Kabul etmeliyiz ki, mağlubiyetlerden sinerji üretmek için biraz sıradışı olmak gerekiyor; tarif etmeye çalıştığımız mânâda iç barışıklığına sahip kaç kişi tanırsınız ve kendinizi onlardan birisi sayabilir misiniz? Evet, mağlupluk hiç de güzel bir his değildir ve onda kutlamaya değer bir olumluluk izi görenlerin normalliğinden şüphelenmek tabii sayılmalıdır. Pedagoji üzerine yazdığı kitaplarıyla tanınan Dale Carnegie"den okumuştum; diyor ki: "Talaş biçilmez"; öyleyse talaşı olduğu gibi kabul ederek onu yeniden biçilebilir bir fikr-i sabit haline getirmemek gerekir. Önlenemez bir mağlubiyetin, hayatımızı karartmasına izin mi vermeliyiz? Bir başka vecizesi daha var Carnegie"nin, "Hayat size bir limon sunmuş ise, ondan limonata yapmasını denemelisiniz!" Evet, Amerikan pragmatizmini iyi aksettiren, iyimser bir bakış açısı bu ama, bugüne kadar hiç denemediğimiz tarzda, yeni bir "mağlubiyet kültürü" inşa etmek için bu cümleden de yola çıkmak mümkün.

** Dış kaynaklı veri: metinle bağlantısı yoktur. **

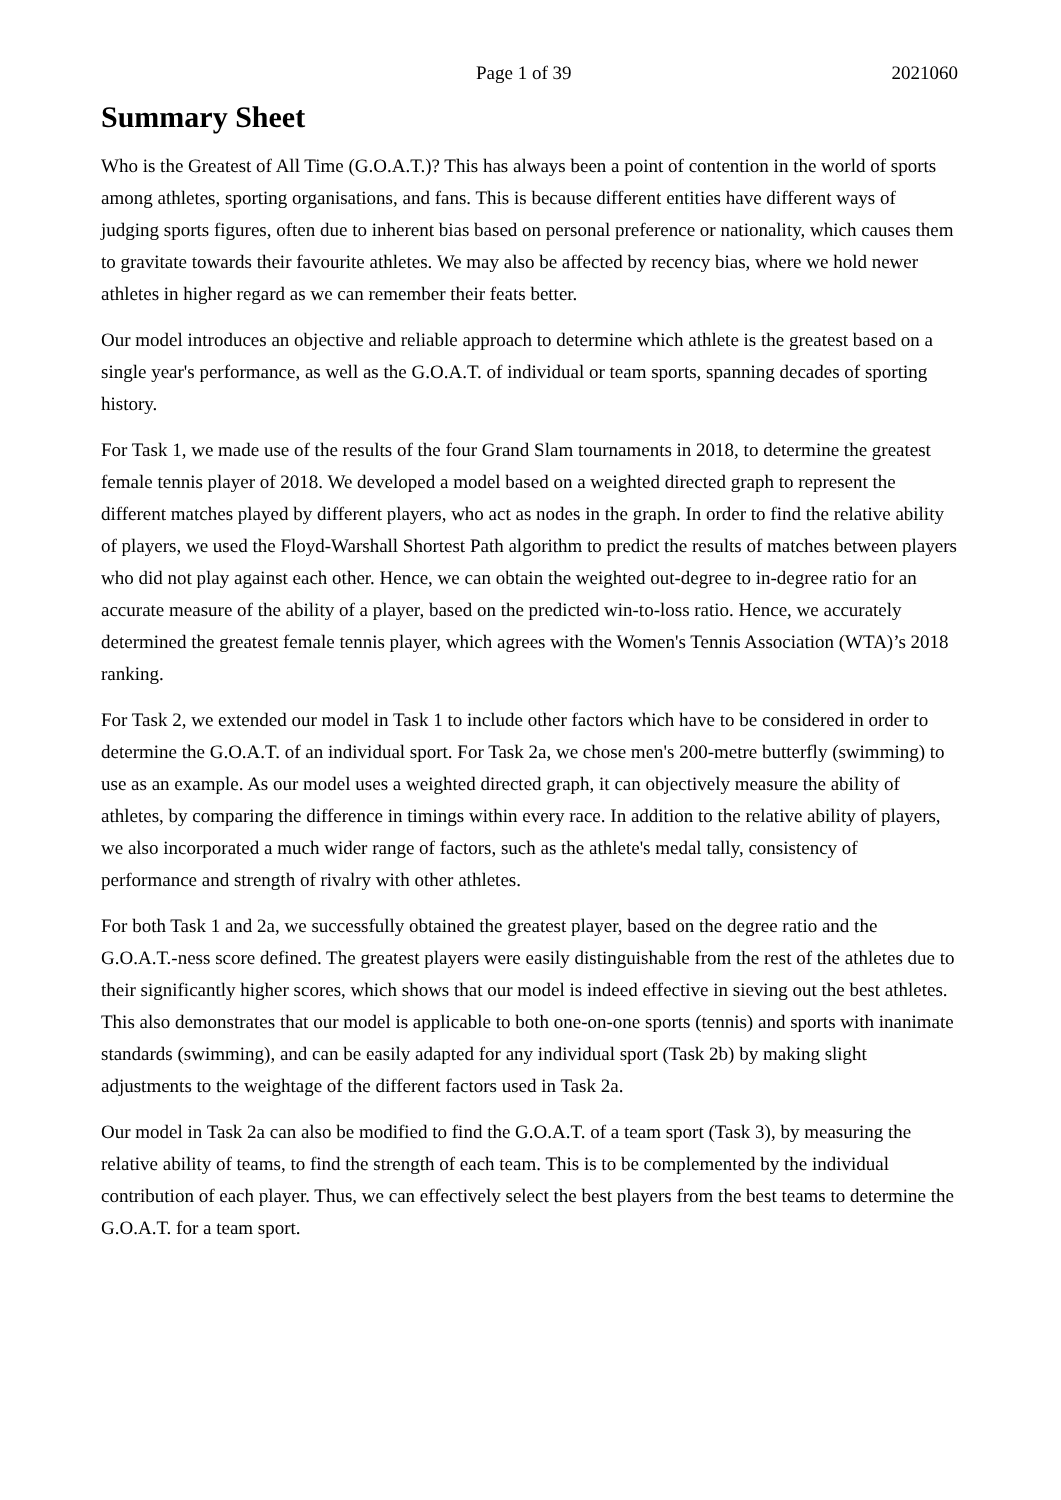Page 1 of 39 2021060
Summary Sheet
Who is the Greatest of All Time (G.O.A.T.)? This has always been a point of contention in the world of sports among athletes, sporting organisations, and fans. This is because different entities have different ways of judging sports figures, often due to inherent bias based on personal preference or nationality, which causes them to gravitate towards their favourite athletes. We may also be affected by recency bias, where we hold newer athletes in higher regard as we can remember their feats better.
Our model introduces an objective and reliable approach to determine which athlete is the greatest based on a single year's performance, as well as the G.O.A.T. of individual or team sports, spanning decades of sporting history.
For Task 1, we made use of the results of the four Grand Slam tournaments in 2018, to determine the greatest female tennis player of 2018. We developed a model based on a weighted directed graph to represent the different matches played by different players, who act as nodes in the graph. In order to find the relative ability of players, we used the Floyd-Warshall Shortest Path algorithm to predict the results of matches between players who did not play against each other. Hence, we can obtain the weighted out-degree to in-degree ratio for an accurate measure of the ability of a player, based on the predicted win-to-loss ratio. Hence, we accurately determined the greatest female tennis player, which agrees with the Women's Tennis Association (WTA)’s 2018 ranking.
For Task 2, we extended our model in Task 1 to include other factors which have to be considered in order to determine the G.O.A.T. of an individual sport. For Task 2a, we chose men's 200-metre butterfly (swimming) to use as an example. As our model uses a weighted directed graph, it can objectively measure the ability of athletes, by comparing the difference in timings within every race. In addition to the relative ability of players, we also incorporated a much wider range of factors, such as the athlete's medal tally, consistency of performance and strength of rivalry with other athletes.
For both Task 1 and 2a, we successfully obtained the greatest player, based on the degree ratio and the G.O.A.T.-ness score defined. The greatest players were easily distinguishable from the rest of the athletes due to their significantly higher scores, which shows that our model is indeed effective in sieving out the best athletes. This also demonstrates that our model is applicable to both one-on-one sports (tennis) and sports with inanimate standards (swimming), and can be easily adapted for any individual sport (Task 2b) by making slight adjustments to the weightage of the different factors used in Task 2a.
Our model in Task 2a can also be modified to find the G.O.A.T. of a team sport (Task 3), by measuring the relative ability of teams, to find the strength of each team. This is to be complemented by the individual contribution of each player. Thus, we can effectively select the best players from the best teams to determine the G.O.A.T. for a team sport.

Mağlubiyetle galibiyeti aynı derecede önemsiz, sıradan ve farkedilmez bulan bir ruh irtifâından bahsetmiyorum; öyle bir irtifâ vardır ama biz sıradanlara hitab etmez; güzîdelere mahsus bir fasl-ı diğerdir. Mağlubiyetleri, "tadını çıkararak" aşmak ise, isteyen her kişinin harcı bana göre.

Ne dersiniz, denemeye değer mi?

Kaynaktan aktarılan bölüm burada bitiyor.